When an apology matters more to authoritarian Christians than following Jesus’ explicit commands
Many Christians are hypocrites like this because they’re essentially authoritarians with Jesus frosting.
I don’t mean they’re fake Christians. Of course they’re real Christians. They all are. Unless their beliefs center on Jesus being a flyaway rogue mattress on I-85 in Atlanta, nothing any Christian believes is too whackadoodle to possibly not qualify as Christian. No, there are just awful people who also happen to be actual Christians. And there are lots of kinds of awful people in Christianity. Here, I only center on one particular group.
Before they’re Christians, these particular awful people are authoritarians. Whatever Jesus explicitly commands his followers to do, they’re going to mangle it to give themselves permission to avoid doing it. They’ll always figure out a way to get permission from the Bible to do all the awful stuff they really want to do. And they will always gravitate to the flavors of Christianity that let them behave in the ways they like best.
In Tom Cotton’s situation, the truly biblical thing would be to completely forgive Dick Durbin for interrupting him—and to do his job like an adult without childishly demanding apologies for months-old slights so minor that no one else noticed. But he can’t do that because he is an authoritarian first. He can’t give Durbin that kind of power over him, nor show himself weak to his tribe.
Short-circuiting authoritarians
Authoritarian Christians talk a lot about how their culture-war enemies “just want to see them grovel.” I’d see that exact phrase every time in how they talked about their enemies. I once wrote about Chris Pratt doing it. And now that I’ve pointed it out, you’ll see it everywhere.
The truly biblical thing would be to completely forgive Dick Durbin for interrupting him. But Cotton can’t do that, because he is an authoritarian first.
They’d bellow and beat their chests bloody about how they refused to apologize, because every apology just gave their enemies more power over them.
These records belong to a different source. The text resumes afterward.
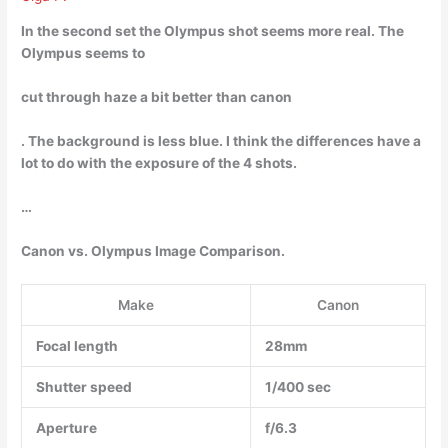
In the second set the Olympus shot seems more real. The
Olympus seems to
cut through haze a bit better than canon
. The background is less blue. I think the differences have a
lot to do with the exposure of the 4 shots.
…
Canon vs. Olympus Image Comparison.
Make
Canon
Focal length
28mm
Shutter speed
1/400 sec
Aperture
f/6.3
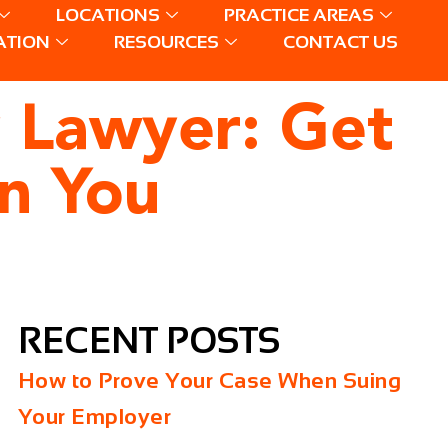
LOCATIONS
PRACTICE AREAS
ATION
RESOURCES
CONTACT US
y Lawyer: Get
n You
RECENT POSTS
How to Prove Your Case When Suing
Your Employer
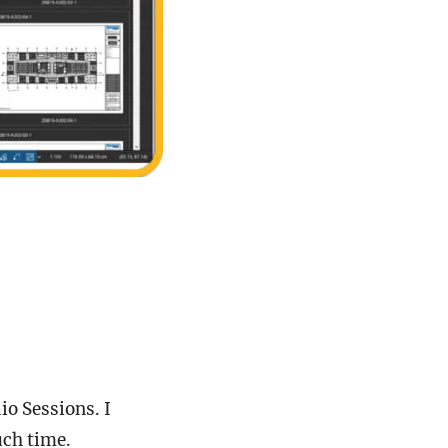
io Sessions. I
much time.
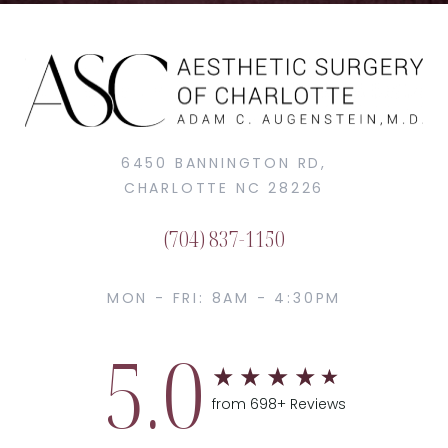
6450 BANNINGTON RD,
CHARLOTTE NC 28226
(704) 837-1150
MON - FRI: 8AM - 4:30PM
5.0
from 698+ Reviews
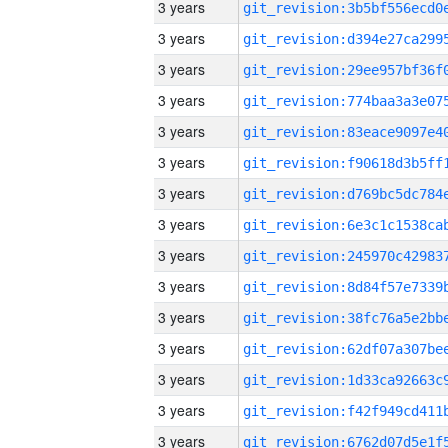
3 years
3 years
3 years
3 years
3 years
3 years
3 years
3 years
3 years
3 years
3 years
3 years
3 years
3 years
3 years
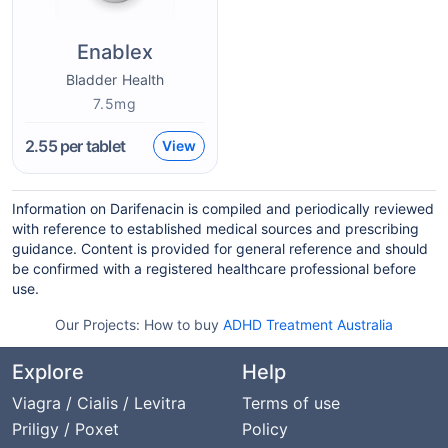
Enablex
Bladder Health
7.5mg
2.55
per tablet
View
Information on Darifenacin is compiled and periodically reviewed
with reference to established medical sources and prescribing
guidance. Content is provided for general reference and should
be confirmed with a registered healthcare professional before
use.
Our Projects:
How to buy
ADHD Treatment Australia
Explore
Help
Viagra / Cialis / Levitra
Terms of use
Priligy / Poxet
Policy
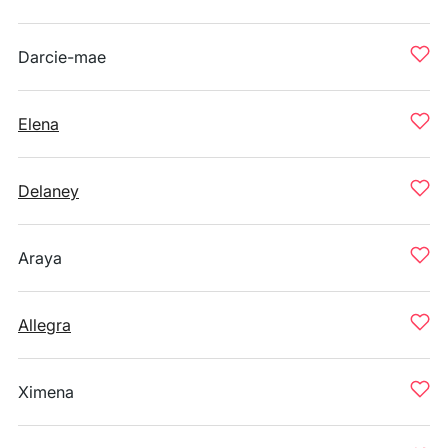
Darcie-mae
Elena
Delaney
Araya
Allegra
Ximena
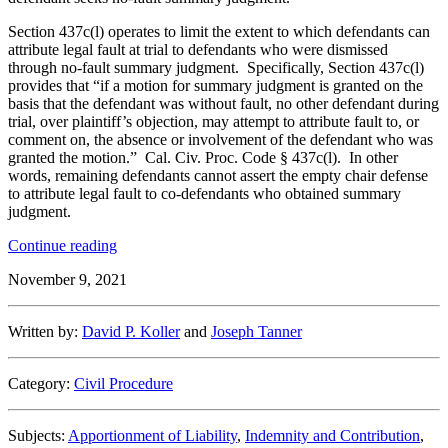
Section 437c(l) operates to limit the extent to which defendants can
attribute legal fault at trial to defendants who were dismissed
through no-fault summary judgment. Specifically, Section 437c(l)
provides that “if a motion for summary judgment is granted on the
basis that the defendant was without fault, no other defendant during
trial, over plaintiff’s objection, may attempt to attribute fault to, or
comment on, the absence or involvement of the defendant who was
granted the motion.” Cal. Civ. Proc. Code § 437c(l). In other
words, remaining defendants cannot assert the empty chair defense
to attribute legal fault to co-defendants who obtained summary
judgment.
“The
Continue reading
Culpable
November 9, 2021
Co-
Defendant
Problem:
Written by:
David P. Koller
and
Joseph Tanner
How
to
Preserve
Category:
Civil Procedure
Your
Client’s
Defenses
Subjects:
Apportionment of Liability
,
Indemnity and Contribution
,
After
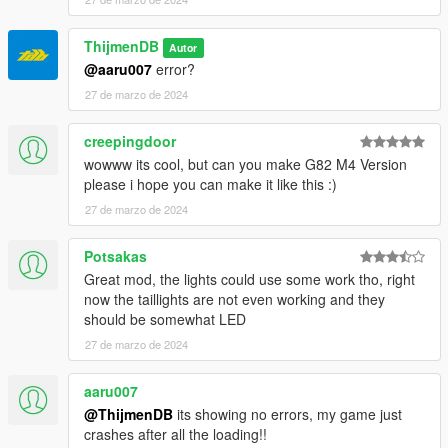
ThijmenDB
Autor
@aaru007
error?
27 de marzo de 2024
creepingdoor
wowww its cool, but can you make G82 M4 Version
please i hope you can make it like this :)
27 de marzo de 2024
Potsakas
Great mod, the lights could use some work tho, right
now the taillights are not even working and they
should be somewhat LED
27 de marzo de 2024
aaru007
@ThijmenDB
its showing no errors, my game just
crashes after all the loading!!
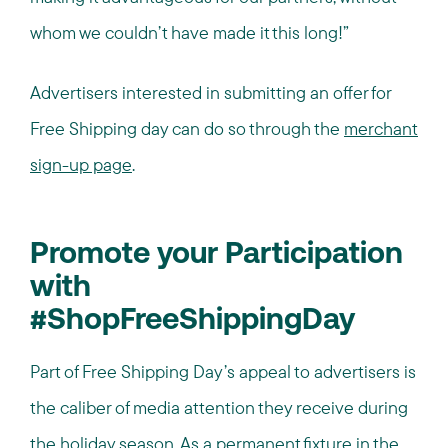
whom we couldn’t have made it this long!”
Advertisers interested in submitting an offer for
Free Shipping day can do so through the
merchant
sign-up page
.
Promote your Participation
with
#ShopFreeShippingDay
Part of Free Shipping Day’s appeal to advertisers is
the caliber of media attention they receive during
the holiday season. As a permanent fixture in the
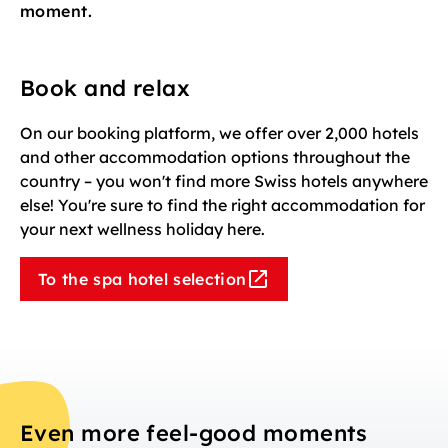
moment.
Book and relax
On our booking platform, we offer over 2,000 hotels
and other accommodation options throughout the
country – you won't find more Swiss hotels anywhere
else! You're sure to find the right accommodation for
your next wellness holiday here.
To the spa hotel selection
Even more feel-good moments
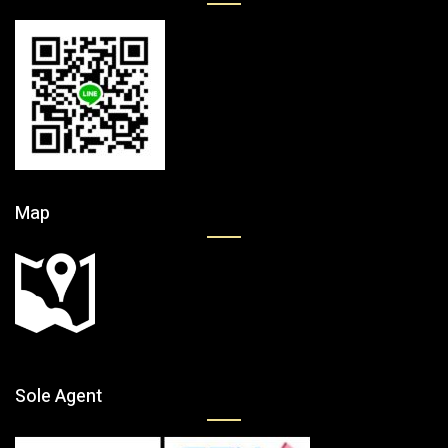
Map
Sole Agent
They refused to apologize like the refusal itself was some major win for them—some cherished trophy they denied their enemies.
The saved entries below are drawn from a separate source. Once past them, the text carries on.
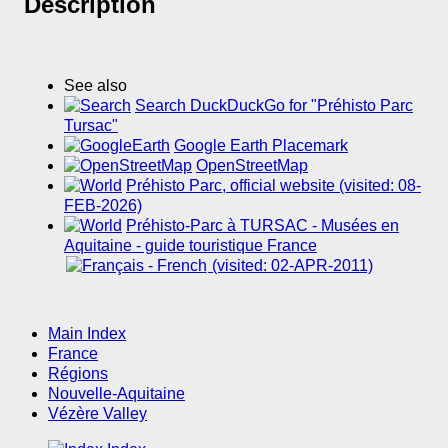
Description
See also
Search DuckDuckGo for "Préhisto Parc
Tursac"
Google Earth Placemark
OpenStreetMap
Préhisto Parc, official website (visited: 08-
FEB-2026)
Préhisto-Parc à TURSAC - Musées en
Aquitaine - guide touristique France
(visited: 02-APR-2011)
Main Index
France
Régions
Nouvelle-Aquitaine
Vézère Valley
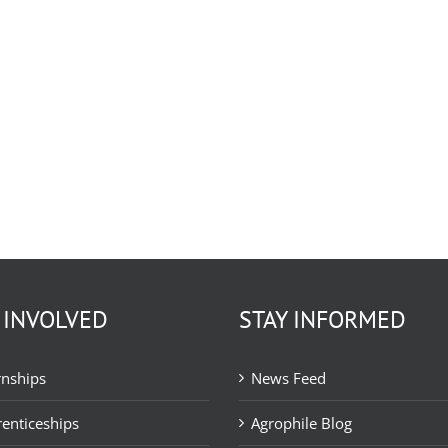
 INVOLVED
STAY INFORMED
rnships
News Feed
enticeships
Agrophile Blog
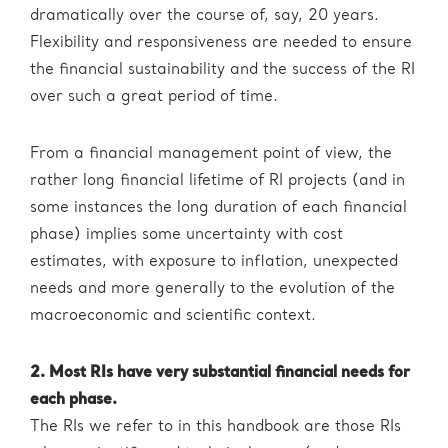
dramatically over the course of, say, 20 years.
Flexibility and responsiveness are needed to ensure
the financial sustainability and the success of the RI
over such a great period of time.
From a financial management point of view, the
rather long financial lifetime of RI projects (and in
some instances the long duration of each financial
phase) implies some uncertainty with cost
estimates, with exposure to inflation, unexpected
needs and more generally to the evolution of the
macroeconomic and scientific context.
2. Most RIs have very substantial financial needs for
each phase.
The RIs we refer to in this handbook are those RIs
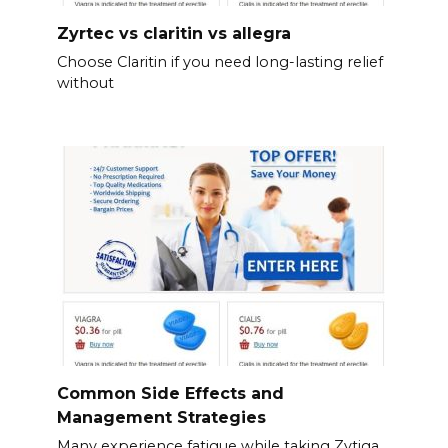
Zyrtec vs claritin vs allegra
Choose Claritin if you need long-lasting relief
without
Common Side Effects and
Management Strategies
Many experience fatigue while taking Zytiga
So I began telling them how I felt about the concept of them apologizing:
And I mean it. That’s how I feel. I don’t want anybody to feel beaten up or humiliated. I just want misogynists and bigots and racists to do better.
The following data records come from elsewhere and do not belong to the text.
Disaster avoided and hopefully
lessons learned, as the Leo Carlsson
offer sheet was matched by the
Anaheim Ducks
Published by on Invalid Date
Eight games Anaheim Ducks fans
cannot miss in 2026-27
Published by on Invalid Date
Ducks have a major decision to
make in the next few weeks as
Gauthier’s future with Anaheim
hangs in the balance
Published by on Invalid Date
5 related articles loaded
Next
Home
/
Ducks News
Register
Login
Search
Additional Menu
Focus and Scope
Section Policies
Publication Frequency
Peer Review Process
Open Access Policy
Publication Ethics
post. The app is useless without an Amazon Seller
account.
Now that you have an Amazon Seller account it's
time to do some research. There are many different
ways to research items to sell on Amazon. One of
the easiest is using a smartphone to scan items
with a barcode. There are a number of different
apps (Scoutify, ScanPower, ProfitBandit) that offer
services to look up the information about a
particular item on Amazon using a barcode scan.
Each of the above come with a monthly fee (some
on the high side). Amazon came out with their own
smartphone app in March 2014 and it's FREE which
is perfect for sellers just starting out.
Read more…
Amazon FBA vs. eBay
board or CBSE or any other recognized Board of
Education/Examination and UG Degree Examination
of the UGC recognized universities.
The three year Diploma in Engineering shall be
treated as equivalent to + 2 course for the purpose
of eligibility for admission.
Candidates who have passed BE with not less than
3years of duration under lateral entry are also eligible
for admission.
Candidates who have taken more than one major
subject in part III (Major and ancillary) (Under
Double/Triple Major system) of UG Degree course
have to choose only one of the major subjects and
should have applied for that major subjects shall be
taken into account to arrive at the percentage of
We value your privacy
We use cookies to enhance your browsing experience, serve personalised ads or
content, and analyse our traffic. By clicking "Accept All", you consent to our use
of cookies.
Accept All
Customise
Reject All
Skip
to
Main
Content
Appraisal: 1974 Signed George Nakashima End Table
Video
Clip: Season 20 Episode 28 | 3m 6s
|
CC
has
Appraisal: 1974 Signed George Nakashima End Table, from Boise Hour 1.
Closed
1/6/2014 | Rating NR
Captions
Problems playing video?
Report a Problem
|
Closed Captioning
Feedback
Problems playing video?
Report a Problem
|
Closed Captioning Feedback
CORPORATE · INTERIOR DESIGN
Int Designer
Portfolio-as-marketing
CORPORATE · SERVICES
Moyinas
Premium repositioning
Every time I’ve ever told a culture warrior this, they’ve acted like I just whacked them on the nose with a clue-by-four. They’re always, without fail, blown away. They short-circuit. They have no idea how to deal with a world where nobody is stomping on anybody, nobody has control over others, nobody is flexing power at anybody else’s expense.
That’s the world I’m working for. That’s the world I want.
And the Tom Cottons of this world fear it more than anything.
(This article first appeared in Apr 2022. Updated Dec 2024.)